Victor Hugo was a French poet, dramatist, and novelist of the Romantic movement. Regarded as one of the best-known and greatest French writers of all time, Victor Hugo wrote abundantly during his career that spanned over six decades. Thanks to his works, such as Hernani and Cromwell, Victor Hugo was one of the leading figures of the Romantic literary movement.
French poet Arthur Rimbaud is remembered for his influence on Dadaism, surrealism, and symbolism. Known for works such as Le Soleil Etait Encore Chaud and Voyelles, he later got involved in a relationship with poet Paul Verlaine. He also traveled as a merchant and explorer, before dying of cancer.
Paul Verlaine was a French poet best remembered for his association with the Decadent movement and the Symbolist movement. He is regarded as one of the most important representatives of the fin de siècle in French and international poetry. His poetry served as an inspiration for composers like Gabriel Fauré, who composed several mélodies based on Verlaine's poems.
Anatole France was a French poet, novelist, and journalist. Renowned for writing many best-sellers, Anatole France was one of the most respected French writers of his generation. He won the Nobel Prize in Literature in 1921 for his brilliant literary achievements.
Stéphane Mallarmé was a French poet whose work inspired many artistic schools of the 20th century like Surrealism, Futurism, Dadaism, and Cubism. Over the years, his poetry has also served as an inspiration for many musical pieces, including Claude Debussy's Prelude to the Afternoon of a Faun. Mallarmé's work also influenced Man Ray's film, Les Mystères du Château de Dé.
Paul Valery was a French poet, philosopher, and essayist. Thanks to his immense contribution to literature, Valery received several nominations for the prestigious Nobel Prize in Literature. The title of the 2013 Japanese animated historical drama film The Wind Rises was inspired by one of Paul Valery's verses. Also, his poem Palme inspired James Merrill's celebrated poem, Lost in Translation.
Robert W. Service was a British-Canadian poet and writer. Popularly called "the Bard of the Yukon," he wrote some of the most commercially successful poetry of his era. A bank clerk by profession, he often wrote while traveling for work. Besides poetry, he also wrote fiction and non-fiction. He was often compared to English writer and novelist Rudyard Kipling.
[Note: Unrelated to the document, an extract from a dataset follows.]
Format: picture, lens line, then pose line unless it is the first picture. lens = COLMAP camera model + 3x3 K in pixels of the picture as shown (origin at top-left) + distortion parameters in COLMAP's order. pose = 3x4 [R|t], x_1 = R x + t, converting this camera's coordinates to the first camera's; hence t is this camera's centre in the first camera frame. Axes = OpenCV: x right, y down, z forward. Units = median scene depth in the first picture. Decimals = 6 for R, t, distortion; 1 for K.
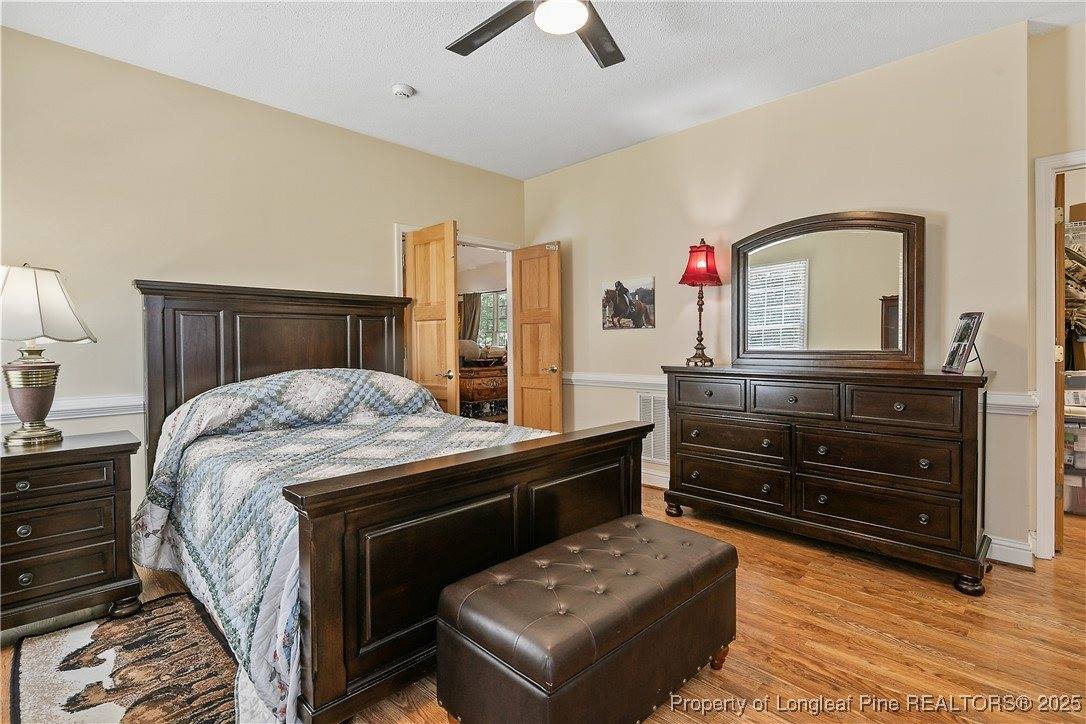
lens RADIAL K [[505.7, 0, 542.7], [0, 505.7, 355.8], [0, 0, 1]] dist [0.003551, 0.000212]
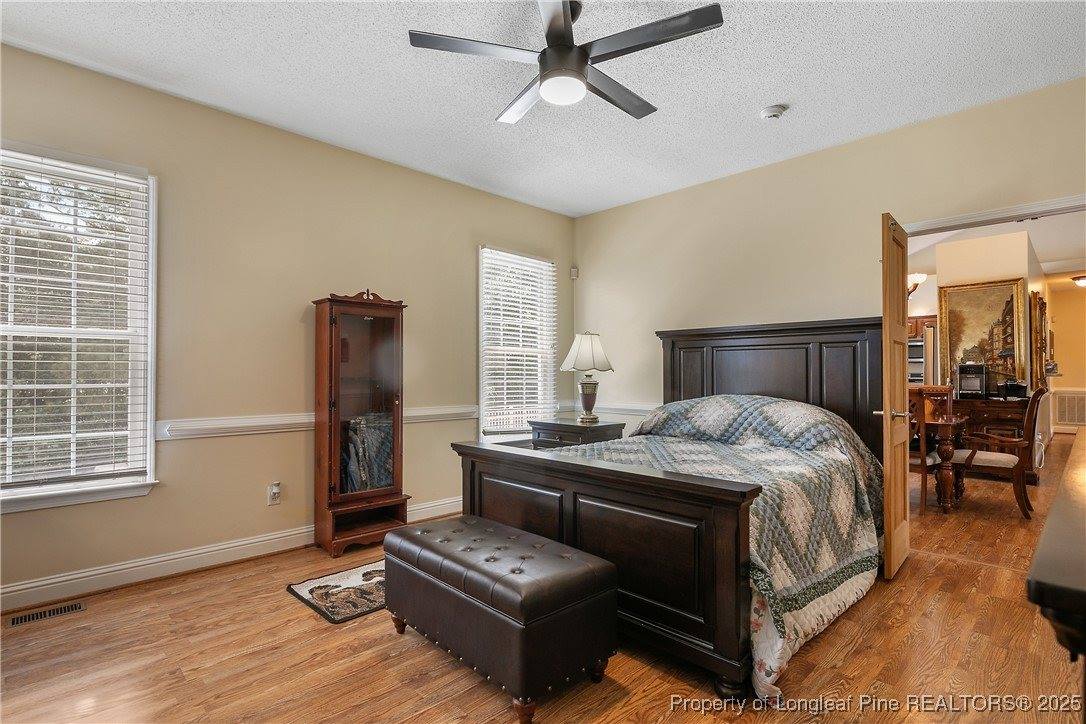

French playwright and author Alfred de Musset is best remembered for his autobiographical The Confession of a Child of the Century. Though he was supposedly part of the Romantic movement, many of his works satirized the movement. He stopped allowing his plays to be staged after The Venetian Night flopped.
Born into a family of farmers, Paul Claudel grew up to join the foreign service of France, thus serving in places such as the US, China, and South America. While he traveled the world as a French ambassador to French ambassador, he also enriched French literature with his poems, essays, and plays.
Alfred de Vigny was a French poet whose poem La Maison du berger is regarded by some as the greatest 19th-century French poem. One of the leaders of French Romanticism, Vigny also wrote philosophical novels. Also regarded as a thinker, Alfred de Vigny was one of the first French poets to develop a serious interest in Buddhism.
Part of the symbolist movement, French author Auguste Villiers de l'Isle-Adam is best remembered for his drama Axël and his short story collection Cruel Tales. His works often dealt with themes of horror and sadism. He spent all his life in poverty and married his mistress on his deathbed.
French silent-era director Louis Feuillade is remembered primarily for his crime film serials such as Fantômas, Judex, and Les Vampires. Initially a journalist, he began his career in the movie industry as a screenwriter. His powerful films breathed life into the French film industry, which, back then, was suffering due to foreign competition.
French writer Alphonse Allais, also a journalist and humorist, wrote many collections of whimsical writings. He is known for writing the earliest example of a completely silent musical composition. The small house where he was born was later turned into a museum named Alphonse Allais Museum. The Académie Alphonse-Allais has been awarding an annual prize in his honor since 1954.